Divulgence of any detail of any operation conducted under the authority of a Presidential Finding to persons not holding the specific Top Secret Presidential security clearance is a felonious violation of the United States Code, punishable by fine and imprisonment.
"A drug enforcement agent in Paraguay has been kidnapped by drug dealers," Castillo said. "The President wants us to try to get him back, and I have no idea how to do that."
She looked at him but did not reply.
"I don't have to tell you to keep that to yourself, do I?"
She shook her head to show the admonition was entirely unnecessary.
"I don't know whether I'm very proud of you, my darling, or very sad for you," she said. "I guess both."
Five minutes later, the Gulfstream III broke ground.
[SIX]
McCarren International Airport
Las Vegas, Nevada 2055 2 September 2005 A tug stood waiting outside the AFC hangar, and as a ground handler signaled for Castillo's Gulfstream III to shut down its engines, the doors of the hangar began to slide open.
Inside the hangar, Castillo saw that a glistening new Gulfstream V, three older Lears, a Beechcraft King Air and an old but nicely refurbished Cessna 150 had been moved to one side to make room for his G-III.
And then he saw there was a Cadillac Escalade in the hangar. Dr. Aloysius Francis Casey, chairman of the board and chief executive officer of AFC, Inc., was sitting sideward in the driver's seat, the driver's door open. He was wearing his usual baggy black suit.
The tug hooked up to the nose gear of the G-III and dragged the aircraft into the hangar. Two men in white coveralls with the AFC logotype on the chest hooked up an auxiliary power cable.

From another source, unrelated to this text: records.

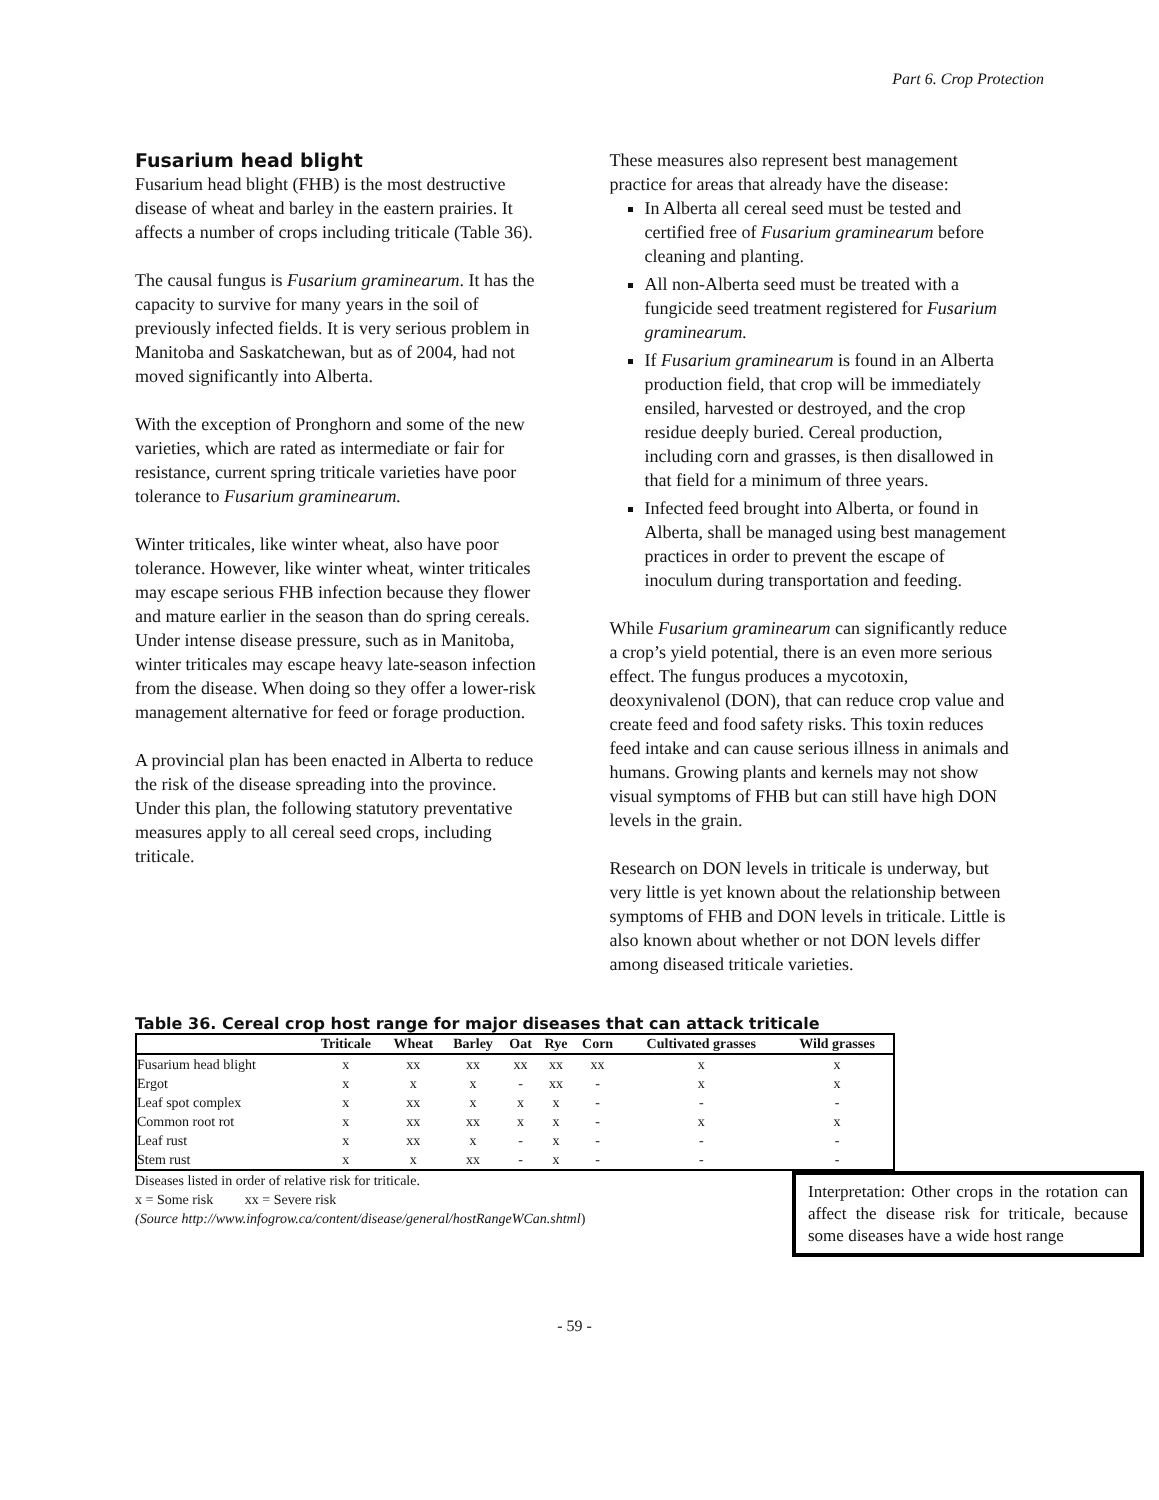Part 6. Crop Protection
Fusarium head blight
Fusarium head blight (FHB) is the most destructive disease of wheat and barley in the eastern prairies. It affects a number of crops including triticale (Table 36).
The causal fungus is Fusarium graminearum. It has the capacity to survive for many years in the soil of previously infected fields. It is very serious problem in Manitoba and Saskatchewan, but as of 2004, had not moved significantly into Alberta.
With the exception of Pronghorn and some of the new varieties, which are rated as intermediate or fair for resistance, current spring triticale varieties have poor tolerance to Fusarium graminearum.
Winter triticales, like winter wheat, also have poor tolerance. However, like winter wheat, winter triticales may escape serious FHB infection because they flower and mature earlier in the season than do spring cereals. Under intense disease pressure, such as in Manitoba, winter triticales may escape heavy late-season infection from the disease. When doing so they offer a lower-risk management alternative for feed or forage production.
A provincial plan has been enacted in Alberta to reduce the risk of the disease spreading into the province. Under this plan, the following statutory preventative measures apply to all cereal seed crops, including triticale.
These measures also represent best management practice for areas that already have the disease:
In Alberta all cereal seed must be tested and certified free of Fusarium graminearum before cleaning and planting.
All non-Alberta seed must be treated with a fungicide seed treatment registered for Fusarium graminearum.
If Fusarium graminearum is found in an Alberta production field, that crop will be immediately ensiled, harvested or destroyed, and the crop residue deeply buried. Cereal production, including corn and grasses, is then disallowed in that field for a minimum of three years.
Infected feed brought into Alberta, or found in Alberta, shall be managed using best management practices in order to prevent the escape of inoculum during transportation and feeding.
While Fusarium graminearum can significantly reduce a crop’s yield potential, there is an even more serious effect. The fungus produces a mycotoxin, deoxynivalenol (DON), that can reduce crop value and create feed and food safety risks. This toxin reduces feed intake and can cause serious illness in animals and humans. Growing plants and kernels may not show visual symptoms of FHB but can still have high DON levels in the grain.
Research on DON levels in triticale is underway, but very little is yet known about the relationship between symptoms of FHB and DON levels in triticale. Little is also known about whether or not DON levels differ among diseased triticale varieties.
Table 36. Cereal crop host range for major diseases that can attack triticale
| | Triticale | Wheat | Barley | Oat | Rye | Corn | Cultivated grasses | Wild grasses |
| --- | --- | --- | --- | --- | --- | --- | --- | --- |
| Fusarium head blight | x | xx | xx | xx | xx | xx | x | x |
| Ergot | x | x | x | - | xx | - | x | x |
| Leaf spot complex | x | xx | x | x | x | - | - | - |
| Common root rot | x | xx | xx | x | x | - | x | x |
| Leaf rust | x | xx | x | - | x | - | - | - |
| Stem rust | x | x | xx | - | x | - | - | - |
Diseases listed in order of relative risk for triticale.
x = Some risk xx = Severe risk
(Source http://www.infogrow.ca/content/disease/general/hostRangeWCan.shtml)
Interpretation: Other crops in the rotation can affect the disease risk for triticale, because some diseases have a wide host range
- 59 -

Castillo opened the stair door and went down it, with Torine following.
Casey pushed himself off the seat of the Escalade and walked to them.
"How are you, Charley?" he asked, shaking his hand, then Torine's.
"Always good to see you, Colonel," Casey said.
"Always good to see you, too, Dr. Casey," Torine said. "And we really appreci-"
"Goddamn it! I keep telling you and the Boy Colonel here that it's Frank," Casey said. "I'm starting to get pissed off about that!"
"Sorry, Frank," Torine said.
Casey looked toward the men in coveralls and raised his voice: "Get the luggage off of that, and put it in my truck."
The men hurried to do his bidding.
Tom McGuire, Ed Lorimer, and, bringing up the rear, Charley Mullroney came down the stairs and somewhat hesitantly walked to them.
Casey put out his hand to Lorimer and said, "Any Special Forces guy is always welcome. My name is Frank Casey. Call me Frank. I did some time as a commo sergeant on an A-Team in 'Nam. Mostly over the fence in Laos and Cambodia."
"Yes, sir," Lorimer said.
"You call me sir one more time, and you can sleep on your airplane. Clear?"
"Yes, s-Frank."
"You're learning," Casey said, then pointed his right index finger at Castillo and Torine. "Which is more than I can say for these two."
He turned to McGuire and Mullroney and said, "Usually I have as little as possible to do with cops, but since you two are Irish and with these guys you get a pass."
He shook their hands, then said: "Come on and get in the truck. We'll go out to the house and hoist a couple and burn some meat."
They had turned off U. S. Highway 93 a few minutes before, and were driving down a macadam two-lane road toward the mountains. Castillo, sitting beside Casey in the front seat of the Escalade, was wondering what electronics were behind the dashboard to power the two telephone handsets and a large liquid crystal display screen-now displaying the AFC logo and STANDBY-mounted on the dash.